The Stop the Power Trip group also called attention to Ames giving inconsistent reasons on public forums for at least one of her children being unvaccinated, which bars him from attending SAD 46 schools. She has cited both medical and religious reasons.
Ames said on her family’s decisions “have no bearing on my serving on the school board.”
“The fact that the recall committee is making my child’s vaccination status part of the reasons for their wasteful action highlights the baselessness of the recall,” Ames said.
Grover said the Stop the Power Trip group takes issue with Ames’ changing her public explanation for not vaccinating her child, not whether she vaccinated her child.
“I understand and empathize with the concept that whether or not you vaccinate is a personal choice for your family to make,” Grover said. “It’s not about why she chooses to vaccinate or not. It’s about blatantly lying to voters.”
Ames said she has not sought a medical exemption for her child to attend public school or participate in school sports or extracurricular activities.
In the school board’s May 7 meeting, Chair Michael Burton removed Ames from committees as a “reprimand” for her “continual inability to follow direction from our legal counsel to not destroy our code of ethics on a regular basis.”
Ames had sat on the school department’s Curriculum and Instruction Committee and the Negotiations Committee, according to the school district’s website.
“There’s not a lot of things a board chair can do in terms of reprimand when there’s bad behavior or potential lawsuits, but pulling people off of committee assignments is one of those things,” Burton said.
Burton did not explain what legal counsel Ames allegedly bucked or how she has violated the school board’s code of ethics when asked by a reporter. Instead, he said the board prioritizes maintaining “a respectful and productive environment” so it can make sound decisions for the good of the district’s students, staff and families.

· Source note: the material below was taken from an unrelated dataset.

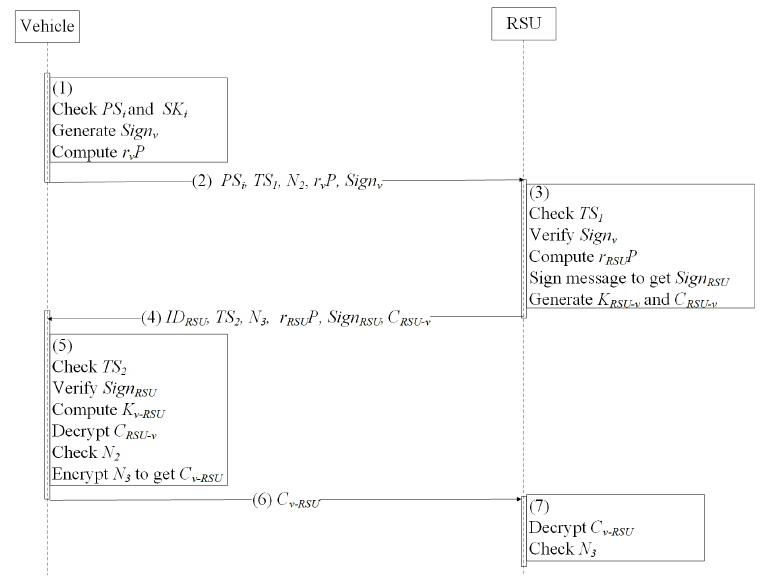
Figure 3. Vehicle-to-infrastructure (V2I) authentication protocol.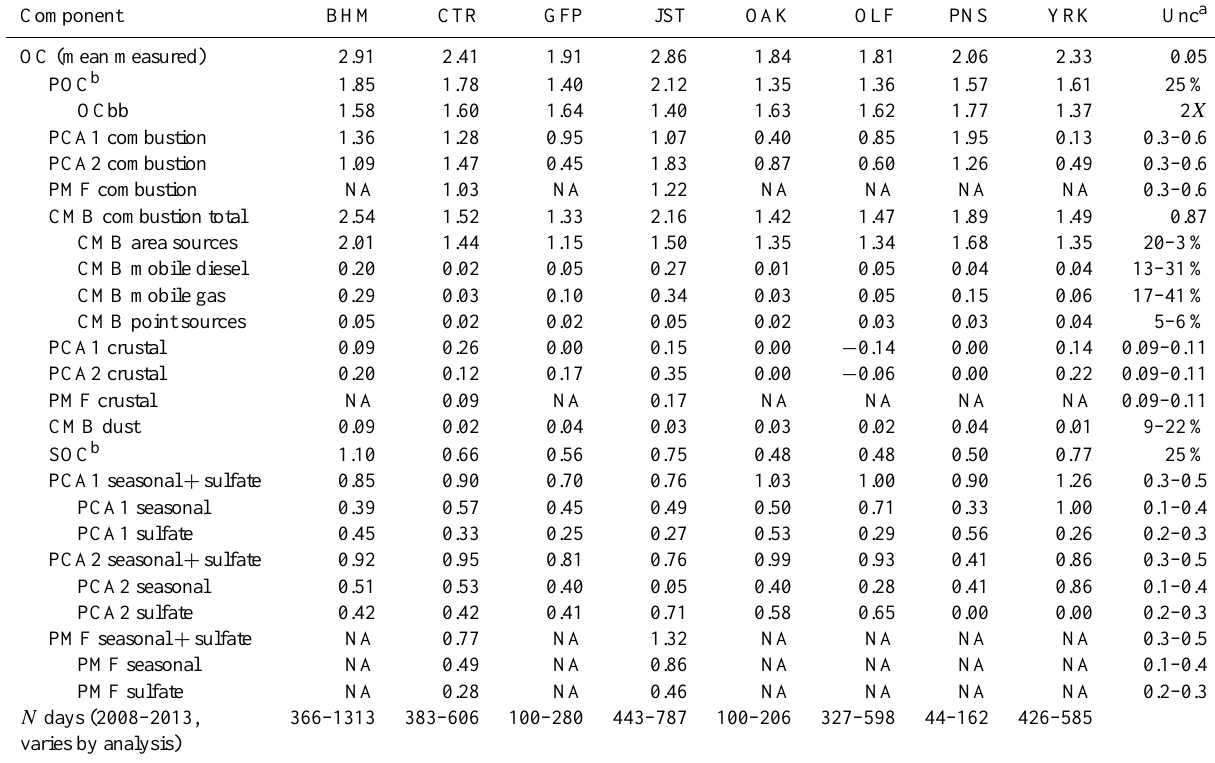
Table 5. Mean OC concentrations determined for the period 2008–2013 using four analytical approaches: (1) multivariate regression (POC and SOC; Blanchard et al., 2008), (2) calculation of OCbb from Kbb tracer, (3) PCA and PMF analysis, and (4) CMB receptor modeling (Blanchard et al., 2013, updated). Row indentations indicate subcategories. Units are µgm − 3 unless specified as %.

In Saunders’ case, the Stop the Power Trip committee alleges that her school board position violates the district’s nepotism policy because she has an adult child who works in the district.
“This situation puts our students at risk for possibly losing an educator,” Grover said. “It also puts Judy’s child at risk for possibly losing their job and it’s unfair.”
The SAD 46 nepotism policy prohibits the school board from employing “any person who is a member of the immediate family of a board member or of the Superintendent.”
Nepotism that occurred before the rule was adopted in September 2017 is grandfathered, according to the policy. The nepotism policy allows exceptions, as long as the person is not the spouse of a board member or superintendent.
Saunders was elected in November 2024 and began her three-year term in January. Her daughter was already employed by the district and protected by a contract, according to Saunders.
Saunders did not say what position her daughter has in the district or how long she has been working there.
In December, Saunders said Kevin Jordan, SAD 46 superintendent, and the school board chair and vice chair told her that if she took her position, her child would be fired.
“I viewed this as an attempt to coerce me into giving up my civil rights,” Saunders said.
Multiple public records show there is a Kevin and Anne Jordan who live in Dexter. There is an Anne Jordan who works as an interventionist at an SAD 46 school, according to the school’s website.
Kevin Jordan did not return requests for comment on the district’s nepotism policy or whether he received an exemption to the rule.
The Stop the Power Trip group needed 296 signatures on each petition to add the recall questions to the June 10 ballot. Before certification, the petitions for Ames and Saunders garnered 363 and 350 signatures, respectively.
Susan Page, Dexter town clerk, certified those signatures this week and the Dexter Town Council accepted the petitions on May 8, officially placing them on the ballot.